U.S. v. Vuitch, 1971 - The Court extended the definition of a woman's life or health by ruling that the term "health" should also be understood to include considerations of psychological as well as physical well-being.  After Roe v Wade, this decision did extreme violence to America's pre-born children, essentially licensing every woman in the land to be judge, jury, and executioner over any unborn infant having the temerity to inhabit their mother's womb.  No other group of people in history has been granted or exercised such life and death power over other human beings. 

Roe v. Wade/Doe v. Bolton, 1973 - In perhaps the best known Supreme Court decision of all time, the high court decreed that the slaughter of innocent pre-born infants is a "fundamental right" under their interpretation of the "right to privacy" they previously invented.  This outrageous finding invalidated abortion statutes in all 50 states, removing the issue from the purview of the people by judicial decree.  Sadly, political leaders elected by the people have lacked the courage or the will to correct this abomination, so 50 million children have been sacrificed to the altar of expediency in a savage act of birth control.  The Supreme Court overlooked the more obvious "fundamental right" to "life, liberty, and the pursuit of happiness" as described in the Declaration of Independence.  The Court also arrogantly decrees that they are the dispenser of "fundamental rights", instead of the Almighty, as the Declaration declares.    

Reno v. ACLU, 1997 - The Supreme Court struck down two anti-obscenity provisions of the Communications Decency Act ("CDA") in the name of "free speech."  While freedom of speech is one of the cornerstone "fundamental rights" endowed by the Creator and included in the First Amendment of the Constitution, civilized society has always taken steps to promote civility and protect innocents from perversions, including perverted speech.  Common sense and ordinary decency was abandoned and coarse vernacular was exalted to a "protected" status.  Freedom of speech would be better served by a better understanding of freedom and responsibility. 

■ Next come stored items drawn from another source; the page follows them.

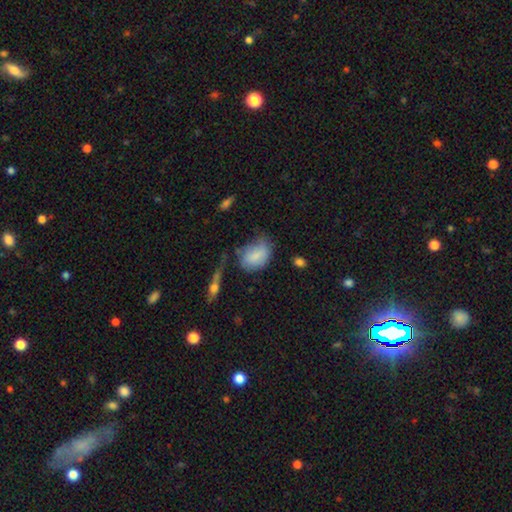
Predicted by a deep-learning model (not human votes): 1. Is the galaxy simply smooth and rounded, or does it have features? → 79% smooth, 14% featured or disk, 8% star or artifact.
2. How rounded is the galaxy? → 78% in between, 21% round, 1% cigar-shaped.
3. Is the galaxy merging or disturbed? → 45% none, 34% minor disturbance, 15% major disturbance, 6% merger.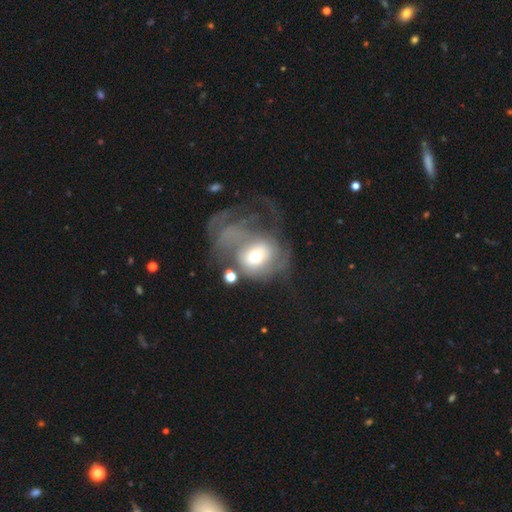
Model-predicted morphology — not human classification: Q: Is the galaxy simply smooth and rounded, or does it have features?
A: featured or disk — 50%.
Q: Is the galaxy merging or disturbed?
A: major disturbance — 59%.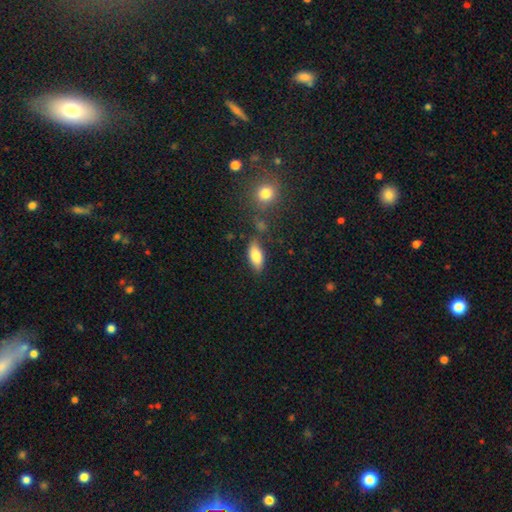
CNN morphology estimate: smooth-or-featured: smooth: 82% | featured or disk: 11% | star or artifact: 7%
  how-rounded: in between: 86% | cigar-shaped: 10% | round: 3%
  merging: none: 73% | minor disturbance: 16% | merger: 7% | major disturbance: 4%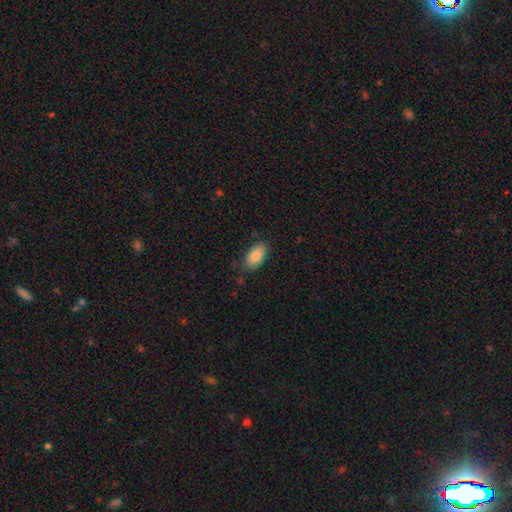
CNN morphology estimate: A smooth galaxy with no disk features (85%) that is in between round and cigar-shaped (93%).

Vote fractions:
- Smooth or featured? smooth: 85% / featured or disk: 8% / star or artifact: 7%
- How rounded? in between: 93% / cigar-shaped: 3% / round: 3%
- Merging? none: 79% / minor disturbance: 16% / major disturbance: 3% / merger: 1%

Kelo v. City of New London, 2005 - In an astonishing decision completely ignoring the plain words, original intent, and long-standing precedent interpreting the First Amendment, the Supreme Court struck a harsh blow against personal property rights in America, jeopardizing each citizen's right to own, protect, and dispense of their real property.  Property was taken from individuals and awarded to a private developer to improve for the purpose of increasing tax revenues for the city of New London.  This is a total misapplication of the doctrine of eminent domain and a chilling abuse of government power at the expense of individual freedoms.  Since this ruling, local governments have acted at unprecedented rates to confiscate private property.     

Legislating from the Bench

A critical consequence of decisions based on a fallacious interpretation or a blatant disregard for original meaning and intent is than unelected elite are creating legislation and law, overruling the clear wishes of the people and the legislative actions of their lawfully elected representatives.  These imperious judges are impervious to public opinion and pressures. The courts are increasingly illegally changing social policy, undemocratically restructuring American culture, pompously inventing rights out of thin air, and ruthlessly endangering fundamental freedoms of the people.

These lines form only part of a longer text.